Lewis "Scooter" Libby, devant la cour de justice fédérale à Washington, le 6 mars 2007. / Jim Bourg / REUTERS

La rumeur courait depuis quelques jours. Le président américain Donald Trump a finalement gracié vendredi 13 avril Lewis « Scooter » Libby, un membre de l’administration Bush, condamné pour avoir menti à la police fédérale (FBI) en 2007. Une affaire née dans le sillage de la guerre en Irak lancée par George W. Bush.

En juillet 2003, la presse américaine révèle l’identité d’un agent de la CIA : Valerie Plame. Il ne s’agit pas de n’importe qui. Mme Plame est l’épouse de l’ancien ambassadeur Joseph Wilson, qui a accusé l’administration Bush d’avoir exagéré la menace irakienne et d’avoir menti sur les armes de destruction massive qu’aurait détenu Saddam Hussein.

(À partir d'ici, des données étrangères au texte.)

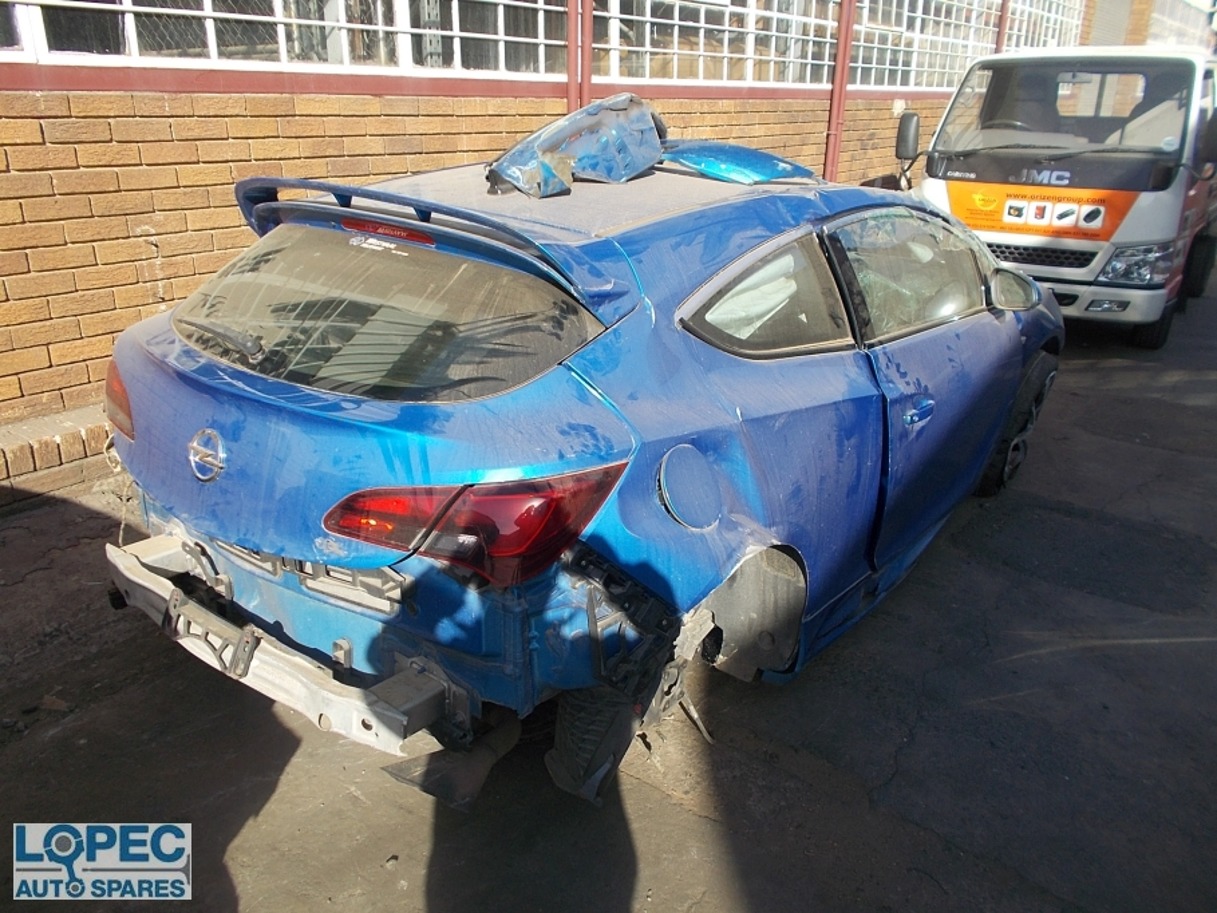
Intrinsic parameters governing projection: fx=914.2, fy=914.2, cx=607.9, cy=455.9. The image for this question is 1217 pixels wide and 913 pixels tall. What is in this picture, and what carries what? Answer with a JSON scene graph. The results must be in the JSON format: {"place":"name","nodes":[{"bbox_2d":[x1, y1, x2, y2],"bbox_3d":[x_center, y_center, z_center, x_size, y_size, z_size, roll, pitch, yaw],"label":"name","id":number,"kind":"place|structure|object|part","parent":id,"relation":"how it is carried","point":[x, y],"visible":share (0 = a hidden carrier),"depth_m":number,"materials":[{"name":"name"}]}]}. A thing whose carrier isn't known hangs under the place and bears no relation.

Le nom de M. Libby apparaît dans la procédure judiciaire lancée à la suite de cette révélation. Soupçonné d’être à l’origine des fuites dans la presse, ce qui constituerait un crime fédéral, l’ancien chef de cabinet du vice-président Dick Cheney n’est cependant pas directement mis en cause, mais il est entendu comme témoin par les enquêteurs.

Il ment alors sur ses liens avec les médias, ce qui lui vaut d’être condamné pour parjure et obstruction à la justice, en juin 2007. Lewis Libby hérite d’une peine de deux ans et demi de prison et 250 000 dollars d’amende. Mais il est partiellement gracié par le président Bush, ce qui lui épargne la prison.

« J’ai entendu dire qu’il avait été traité de façon injuste »

Plus d’une décennie après, Donald Trump a donc décidé de tirer un trait sur cette histoire. Aux Etats-Unis, le pardon présidentiel existe en vertu de l’article 2 de la Constitution américaine.

« Je ne connais pas M. Libby, a expliqué le président dans un communiqué, mais depuis des années, j’ai entendu dire qu’il avait été traité de façon injuste. J’espère que cette grâce totale aidera à rectifier une partie très triste de sa vie. »

Dans son communiqué, M. Trump rappelle que Scooter Libby « a payé une amende de 250 000 dollars, fait 400 heures de travaux d’intérêt général et a passé deux ans en probation ».

En 2015, l’un des témoins clés de l’accusation s’était rétracté et, l’année suivante, M. Libby avait retrouvé son droit à exercer la profession d’avocat, a ajouté le président pour justifier sa décision.

Une décision entachée de soupçons

Mais le calendrier choisi par le président américain soulève une certaine suspicion. D’abord parce que l’entourage de M. Libby a toujours proclamé qu’il avait été victime d’une chasse aux sorcières. Une défense similaire à celle adoptée par Donald Trump, lui aussi visé par une enquête lancée par un procureur spécial, à propos de l’ingérence russe dans la campagne présidentielle.

Par ailleurs, James Comey, l’ancien patron du FBI qui vient de publier un livre très critique envers Donald Trump, a joué un rôle dans le procès qui s’est tenu contre M. Libby. Certains observateurs voient donc dans ce pardon une revanche prise par le président américain.

La décision a ainsi été largement critiquée par l’opposition. La cheffe des démocrates à la Chambre des représentants Nancy Pelosi s’est émue que « l’obstruction à la justice soit récompensée ».

« C’est la façon du président d’envoyer un message à tous ceux impliqués dans l’enquête russe : vous avez mon soutien et j’aurai le vôtre », a également dénoncé sur Twitter le démocrate Adam Schiff, membre de la commission du renseignement de la Chambre.

La porte-parole de la Maison Blanche Sarah Sanders a démenti que cette grâce était « une sorte de signal au sujet de l’enquête de M. Mueller ». « Une chose n’a rien à voir avec l’autre », a-t-elle martelé.

M. Trump avait déjà provoqué une polémique en août 2017 en graciant l’ancien shérif Joe Arpaio, condamné pour ses méthodes policières discriminatoires envers les immigrés clandestins.